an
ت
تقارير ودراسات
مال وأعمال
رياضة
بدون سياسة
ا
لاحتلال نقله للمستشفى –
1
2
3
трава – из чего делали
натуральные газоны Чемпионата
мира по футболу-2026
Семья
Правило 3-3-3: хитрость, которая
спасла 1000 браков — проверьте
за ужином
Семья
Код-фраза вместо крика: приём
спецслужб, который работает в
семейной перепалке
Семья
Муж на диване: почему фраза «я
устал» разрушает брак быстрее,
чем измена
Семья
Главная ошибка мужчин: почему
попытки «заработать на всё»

• _Exercise objective_: Lay out every line of the records above as a numbered list, omitting any blank lines.

• _Final answer_:
1. an
2. ت
3. تقارير ودراسات
4. مال وأعمال
5. رياضة
6. بدون سياسة
7. ا
8. لاحتلال نقله للمستشفى –
9. 1
10. 2
11. 3
12. трава – из чего делали
13. натуральные газоны Чемпионата
14. мира по футболу-2026
15. Семья
16. Правило 3-3-3: хитрость, которая
17. спасла 1000 браков — проверьте
18. за ужином
19. Семья
20. Код-фраза вместо крика: приём
21. спецслужб, который работает в
22. семейной перепалке
23. Семья
24. Муж на диване: почему фраза «я
25. устал» разрушает брак быстрее,
26. чем измена
27. Семья
28. Главная ошибка мужчин: почему
29. попытки «заработать на всё»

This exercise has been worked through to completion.